At stake in the North and the East are 29 seats of the 196 electable berths in the 225 member-strong Parliament. For long, major parties representing Sri Lankan Tamils preferred to focus on political empowerment of the Tamils instead of socio-economic development of the two Provinces, regardless of the impact of the civil war and its aftermath on livelihoods. Despite reports of rampant drug addiction and alcoholism among Tamil youth in the post-war years, they turned a blind eye to the problem. Though included in the 2015 TNA manifesto, economic issues did not figure prominently. Now, in a significant departure from the past, the TNA and the TMTK have dealt with the economic agenda substantively in their manifestos, without diluting the importance of a political settlement to the ethnic issue. The TNA promises creation of an alternative economic order in the region, revival of cooperative societies, access to India through the Palaly airport and the Kankesanthurai harbour, and FDI from the Tamil diaspora and the international community. It has underscored the need for tackling drug and alcohol abuse. Apart from proposing the formation of two policy think-tanks and an action plan on education, the TMTK has stated the need to seek Tamil Nadu’s help in establishing handlooms and technology parks and conducting industrial innovation skill training.

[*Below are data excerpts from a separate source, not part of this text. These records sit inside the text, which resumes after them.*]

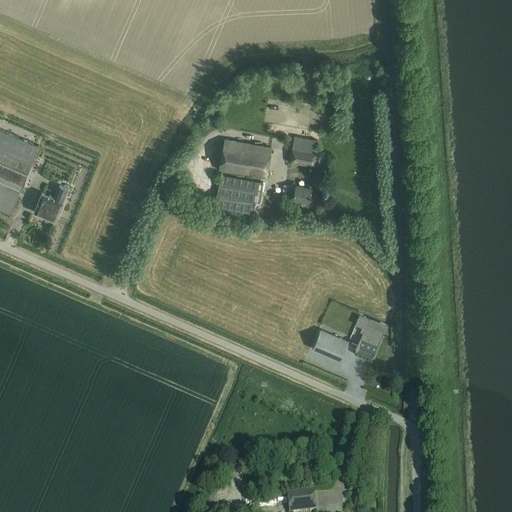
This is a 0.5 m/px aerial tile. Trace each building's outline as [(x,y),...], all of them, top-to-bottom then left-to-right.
[(0,207),(10,212),(14,203),(40,145),(0,127),(0,207)] [(323,151),(317,150),(319,140),(295,136),(290,161),(314,165),(320,166),(323,151)] [(267,176),(271,147),(224,139),(220,168),(267,176)] [(221,175),(215,207),(250,213),(252,201),(260,202),(263,182),(221,175)] [(295,192),(294,197),(310,200),(312,187),(296,185),(296,186),(288,184),(287,190),(295,192)] [(56,220),(60,211),(69,188),(60,185),(55,197),(42,192),(35,212),(56,220)] [(373,357),(380,339),(384,331),(368,324),(371,319),(365,317),(360,315),(357,324),(362,326),(363,327),(362,331),(364,332),(356,350),(373,357)] [(341,360),(349,341),(321,329),(313,348),(341,360)] [(371,366),(374,361),(359,351),(355,356),(371,366)] [(286,493),(288,511),(296,511),(316,510),(314,490),(286,493)]
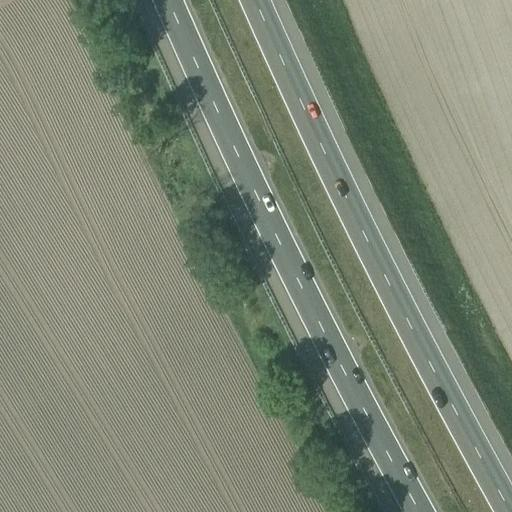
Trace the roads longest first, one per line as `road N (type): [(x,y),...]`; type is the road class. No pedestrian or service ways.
road 1 (motorway): [(187,0),(342,333),(438,511)]
road 2 (motorway): [(511,478),(422,317),(272,0)]
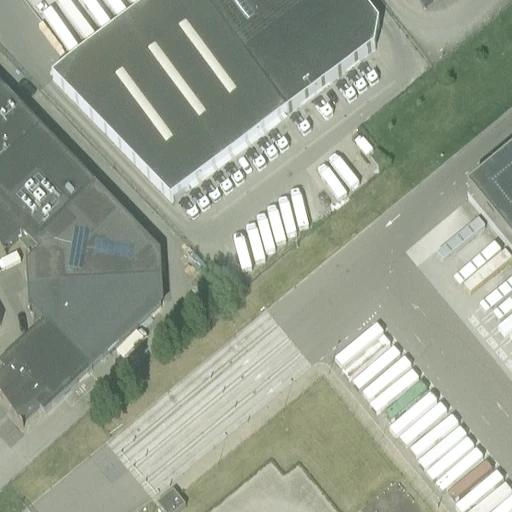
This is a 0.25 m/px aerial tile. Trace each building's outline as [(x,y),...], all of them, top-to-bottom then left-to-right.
[(71,67),(50,82),(173,207),(190,194),(284,123),(288,120),(375,55),(379,29),(356,0),(160,0),(71,67)] [(417,0),(424,10),(439,0),(417,0)] [(3,256),(16,243),(23,237),(40,255),(27,267),(27,263),(26,263),(28,316),(29,316),(29,311),(46,329),(2,370),(7,376),(0,382),(0,400),(21,431),(22,430),(20,427),(38,410),(44,416),(160,309),(158,258),(0,94),(0,252),(4,260),(5,259),(3,256)] [(511,111),(494,122),(503,139),(511,134),(511,111)] [(376,157),(370,162),(378,173),(385,168),(376,157)] [(511,164),(497,177),(467,202),(511,256),(511,164)] [(165,504),(157,510),(158,511),(181,511),(185,510),(176,500),(173,503),(170,500),(165,504)]
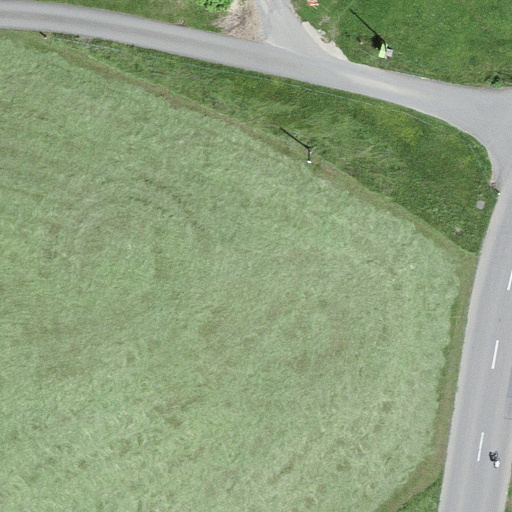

Also read: Can’t hold parliamentary polls in June, says Sri Lankan Election Commission

Pursuing the economic agenda

The TNA and Mr. Wigneswaran, who was with the Alliance till the end of his term in October 2018, have rightly been at the receiving end for their failure on the economic front. When Mr. Wigneswaran was elected Chief Minister of the Northern Province in October 2013, expectations were high that the TNA-led Northern Provincial Council would herald a new beginning. But except for the completion of the first phase of the Palaly airport, renamed the Jaffna International Airport, before the 2019 presidential election, no major project took off in the region. The TNA and Mr. Wigneswaran’s priority was on political settlement, Constitution-making, justice and accountability. And in all these areas, progress was extremely modest.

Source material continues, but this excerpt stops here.